### What the exercise asks
Transcribe the entries below word for word, beginning at the line with "11: (483, 79, 0.91)" and stopping after the line with "41: (12, 374, 0.65)"; drop all pictures.
(Dataset content begins)
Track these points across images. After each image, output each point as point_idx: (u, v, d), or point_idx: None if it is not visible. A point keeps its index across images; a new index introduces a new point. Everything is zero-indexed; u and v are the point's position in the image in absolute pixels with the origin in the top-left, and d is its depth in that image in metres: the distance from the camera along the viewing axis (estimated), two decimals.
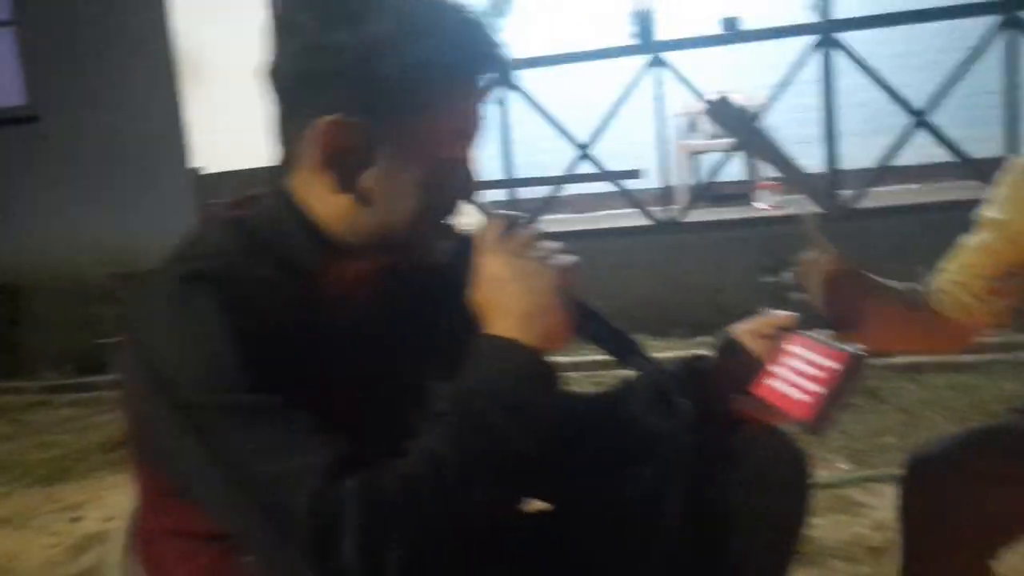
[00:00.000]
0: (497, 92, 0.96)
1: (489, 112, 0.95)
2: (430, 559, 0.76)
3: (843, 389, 0.90)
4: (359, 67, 0.85)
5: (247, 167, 5.26)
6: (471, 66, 0.89)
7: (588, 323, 0.93)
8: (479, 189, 0.95)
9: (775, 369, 1.00)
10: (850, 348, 0.91)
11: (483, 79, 0.91)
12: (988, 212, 1.44)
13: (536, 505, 1.14)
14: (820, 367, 0.93)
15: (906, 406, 3.10)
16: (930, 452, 1.31)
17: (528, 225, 0.91)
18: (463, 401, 0.83)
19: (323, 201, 0.90)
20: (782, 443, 1.03)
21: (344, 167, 0.88)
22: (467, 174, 0.94)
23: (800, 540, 1.04)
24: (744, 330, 1.07)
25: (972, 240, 1.45)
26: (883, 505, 2.35)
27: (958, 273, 1.42)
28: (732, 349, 1.07)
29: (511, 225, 0.91)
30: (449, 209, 0.94)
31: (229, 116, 5.57)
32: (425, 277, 0.99)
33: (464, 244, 0.93)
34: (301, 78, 0.87)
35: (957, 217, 4.89)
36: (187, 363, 0.80)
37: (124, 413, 0.93)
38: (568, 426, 1.11)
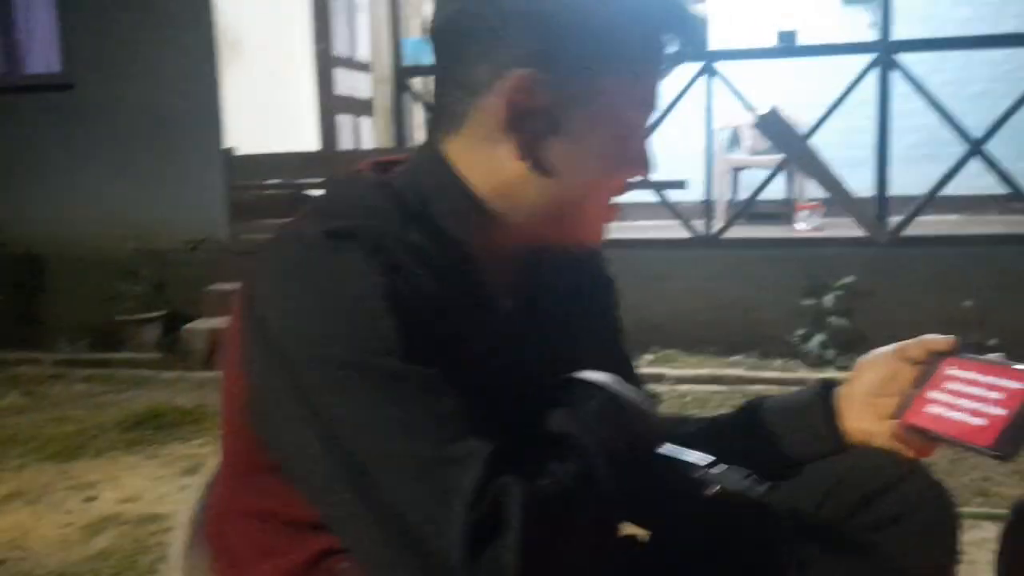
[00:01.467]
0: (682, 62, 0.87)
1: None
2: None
3: None
4: (543, 15, 0.76)
5: (279, 151, 5.22)
6: (663, 25, 0.81)
7: None
8: (654, 167, 0.86)
9: (934, 395, 0.91)
10: None
11: (671, 43, 0.82)
12: None
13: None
14: (999, 389, 0.84)
15: None
16: None
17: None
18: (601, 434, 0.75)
19: (490, 167, 0.81)
20: (929, 483, 0.93)
21: (528, 130, 0.79)
22: (644, 149, 0.85)
23: None
24: (891, 351, 0.98)
25: None
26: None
27: None
28: (880, 360, 0.99)
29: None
30: (623, 187, 0.85)
31: (264, 98, 5.51)
32: (575, 263, 0.91)
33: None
34: (473, 25, 0.78)
35: (1004, 251, 4.77)
36: (327, 321, 0.70)
37: (226, 377, 0.82)
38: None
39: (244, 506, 0.84)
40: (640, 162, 0.85)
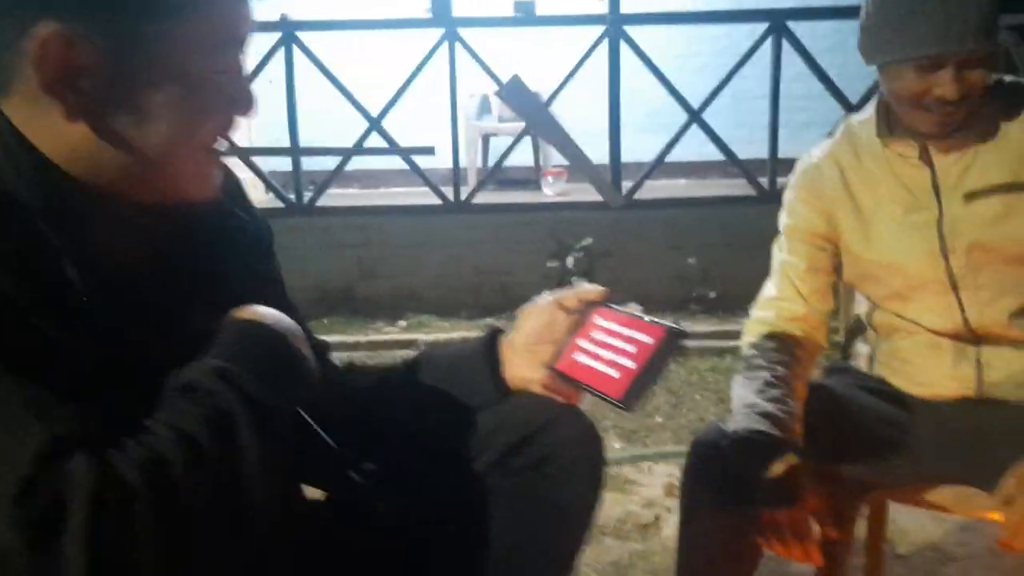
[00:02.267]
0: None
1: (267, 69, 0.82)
2: (169, 549, 0.65)
3: (656, 365, 0.86)
4: None
5: None
6: None
7: None
8: (254, 105, 0.81)
9: (582, 343, 0.96)
10: (666, 323, 0.88)
11: None
12: (784, 220, 1.51)
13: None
14: (632, 341, 0.90)
15: (674, 388, 3.26)
16: (711, 437, 1.34)
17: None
18: (224, 376, 0.72)
19: (52, 131, 0.74)
20: (579, 424, 0.99)
21: (74, 89, 0.72)
22: (240, 86, 0.80)
23: (593, 520, 1.02)
24: (549, 301, 1.03)
25: (778, 257, 1.50)
26: (653, 483, 2.44)
27: (782, 295, 1.47)
28: (540, 310, 1.03)
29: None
30: (218, 131, 0.81)
31: None
32: (192, 215, 0.85)
33: (230, 180, 0.81)
34: None
35: (724, 211, 5.22)
36: None
37: None
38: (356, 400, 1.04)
39: None
40: (236, 101, 0.81)
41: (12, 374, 0.65)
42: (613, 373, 0.90)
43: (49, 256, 0.73)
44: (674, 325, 0.88)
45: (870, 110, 1.43)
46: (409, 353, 0.99)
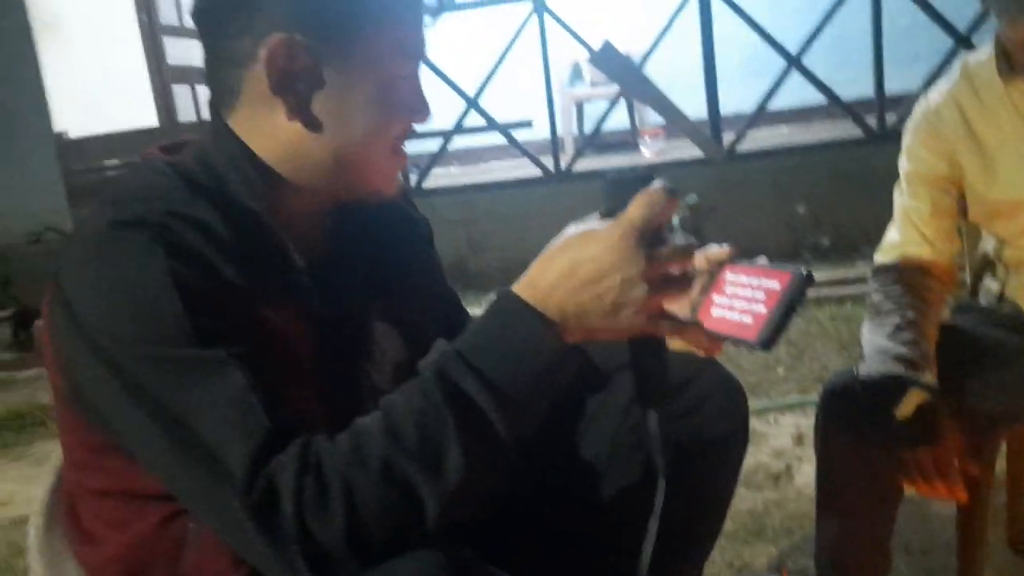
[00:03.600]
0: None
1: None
2: (376, 534, 0.71)
3: (787, 306, 0.92)
4: None
5: (115, 130, 5.00)
6: None
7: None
8: (430, 112, 0.92)
9: (717, 298, 1.02)
10: (791, 268, 0.94)
11: None
12: (904, 165, 1.51)
13: None
14: (761, 289, 0.96)
15: (793, 339, 3.24)
16: (844, 382, 1.37)
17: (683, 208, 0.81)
18: (446, 368, 0.74)
19: (271, 134, 0.87)
20: (721, 375, 1.06)
21: (294, 91, 0.84)
22: (418, 95, 0.91)
23: (742, 462, 1.08)
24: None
25: (900, 201, 1.50)
26: (781, 434, 2.47)
27: (906, 239, 1.48)
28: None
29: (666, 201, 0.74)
30: (403, 135, 0.91)
31: (91, 76, 5.24)
32: (380, 214, 0.96)
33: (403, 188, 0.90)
34: (230, 2, 0.84)
35: (830, 155, 5.09)
36: (121, 313, 0.75)
37: (50, 368, 0.86)
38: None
39: (89, 486, 0.89)
40: (416, 108, 0.91)
41: (242, 361, 0.74)
42: (747, 320, 0.96)
43: (278, 250, 0.85)
44: (801, 268, 0.93)
45: (988, 50, 1.42)
46: None
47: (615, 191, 0.78)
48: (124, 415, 0.77)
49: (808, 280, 0.92)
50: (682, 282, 0.77)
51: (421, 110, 0.92)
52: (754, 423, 2.54)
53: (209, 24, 0.87)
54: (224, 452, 0.71)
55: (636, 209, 0.74)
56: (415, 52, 0.90)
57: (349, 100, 0.86)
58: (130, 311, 0.75)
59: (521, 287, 0.76)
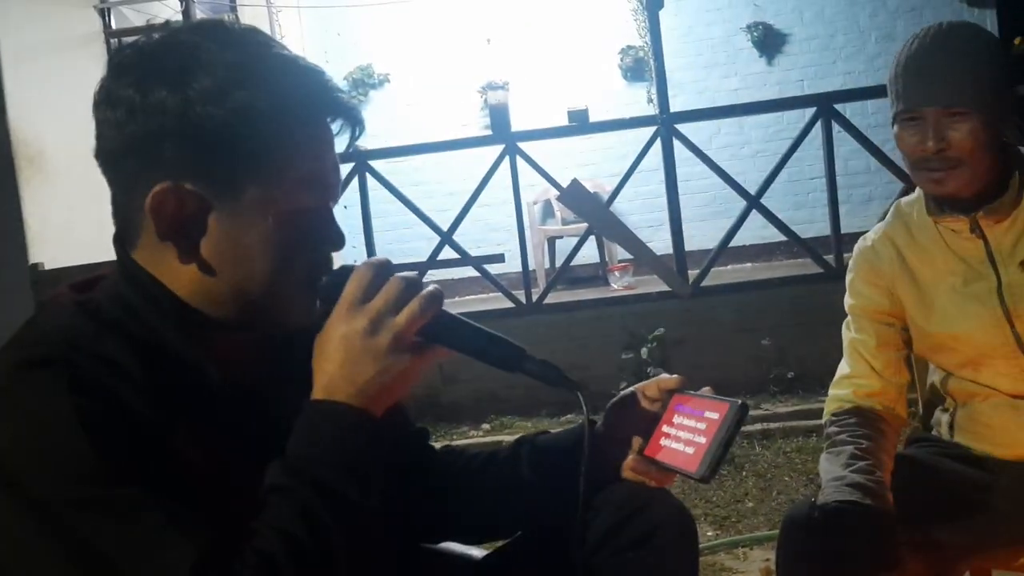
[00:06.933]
0: (350, 140, 0.92)
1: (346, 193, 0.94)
2: None
3: (725, 438, 0.96)
4: (181, 124, 0.81)
5: (91, 261, 5.05)
6: (301, 111, 0.86)
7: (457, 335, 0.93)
8: (342, 241, 0.91)
9: (666, 428, 1.06)
10: (730, 399, 0.98)
11: (320, 125, 0.88)
12: (848, 301, 1.59)
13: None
14: (703, 419, 1.00)
15: (761, 471, 3.27)
16: (803, 513, 1.39)
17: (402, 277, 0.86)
18: (301, 470, 0.79)
19: (172, 273, 0.86)
20: (671, 504, 1.08)
21: (184, 236, 0.84)
22: (328, 225, 0.90)
23: None
24: (632, 393, 1.11)
25: (848, 335, 1.58)
26: (750, 568, 2.46)
27: (855, 372, 1.53)
28: (625, 402, 1.10)
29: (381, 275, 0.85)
30: (315, 266, 0.89)
31: (74, 209, 5.34)
32: (294, 344, 0.92)
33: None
34: (128, 146, 0.83)
35: (791, 291, 5.24)
36: (30, 456, 0.74)
37: None
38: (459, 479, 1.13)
39: None
40: (325, 238, 0.90)
41: (156, 491, 0.74)
42: (689, 451, 1.00)
43: (193, 371, 0.84)
44: (737, 400, 0.98)
45: (917, 190, 1.53)
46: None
47: (329, 292, 0.87)
48: (39, 558, 0.75)
49: (743, 410, 0.98)
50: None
51: (332, 240, 0.90)
52: (723, 557, 2.54)
53: (107, 165, 0.87)
54: None
55: (348, 288, 0.85)
56: (322, 184, 0.88)
57: (243, 241, 0.84)
58: (38, 450, 0.74)
59: (318, 392, 0.85)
(Dataset content ends)
### Result of this exercise
11: (483, 79, 0.91)
12: (988, 212, 1.44)
13: (536, 505, 1.14)
14: (820, 367, 0.93)
15: (906, 406, 3.10)
16: (930, 452, 1.31)
17: (528, 225, 0.91)
18: (463, 401, 0.83)
19: (323, 201, 0.90)
20: (782, 443, 1.03)
21: (344, 167, 0.88)
22: (467, 174, 0.94)
23: (800, 540, 1.04)
24: (744, 330, 1.07)
25: (972, 240, 1.45)
26: (883, 505, 2.35)
27: (958, 273, 1.42)
28: (732, 349, 1.07)
29: (511, 225, 0.91)
30: (449, 209, 0.94)
31: (229, 116, 5.57)
32: (425, 277, 0.99)
33: (464, 244, 0.93)
34: (301, 78, 0.87)
35: (957, 217, 4.89)
36: (187, 363, 0.80)
37: (124, 413, 0.93)
38: (568, 426, 1.11)
[00:01.467]
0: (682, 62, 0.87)
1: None
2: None
3: None
4: (543, 15, 0.76)
5: (279, 151, 5.22)
6: (663, 25, 0.81)
7: None
8: (654, 167, 0.86)
9: (934, 395, 0.91)
10: None
11: (671, 43, 0.82)
12: None
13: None
14: (999, 389, 0.84)
15: None
16: None
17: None
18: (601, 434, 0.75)
19: (490, 167, 0.81)
20: (929, 483, 0.93)
21: (528, 130, 0.79)
22: (644, 149, 0.85)
23: None
24: (891, 351, 0.98)
25: None
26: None
27: None
28: (880, 360, 0.99)
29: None
30: (623, 187, 0.85)
31: (264, 98, 5.51)
32: (575, 263, 0.91)
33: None
34: (473, 25, 0.78)
35: (1004, 251, 4.77)
36: (327, 321, 0.70)
37: (226, 377, 0.82)
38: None
39: (244, 506, 0.84)
40: (640, 162, 0.85)
[00:02.267]
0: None
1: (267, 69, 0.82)
2: (169, 549, 0.65)
3: (656, 365, 0.86)
4: None
5: None
6: None
7: None
8: (254, 105, 0.81)
9: (582, 343, 0.96)
10: (666, 323, 0.88)
11: None
12: (784, 220, 1.51)
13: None
14: (632, 341, 0.90)
15: (674, 388, 3.26)
16: (711, 437, 1.34)
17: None
18: (224, 376, 0.72)
19: (52, 131, 0.74)
20: (579, 424, 0.99)
21: (74, 89, 0.72)
22: (240, 86, 0.80)
23: (593, 520, 1.02)
24: (549, 301, 1.03)
25: (778, 257, 1.50)
26: (653, 483, 2.44)
27: (782, 295, 1.47)
28: (540, 310, 1.03)
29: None
30: (218, 131, 0.81)
31: None
32: (192, 215, 0.85)
33: (230, 180, 0.81)
34: None
35: (724, 211, 5.22)
36: None
37: None
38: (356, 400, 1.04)
39: None
40: (236, 101, 0.81)
41: (12, 374, 0.65)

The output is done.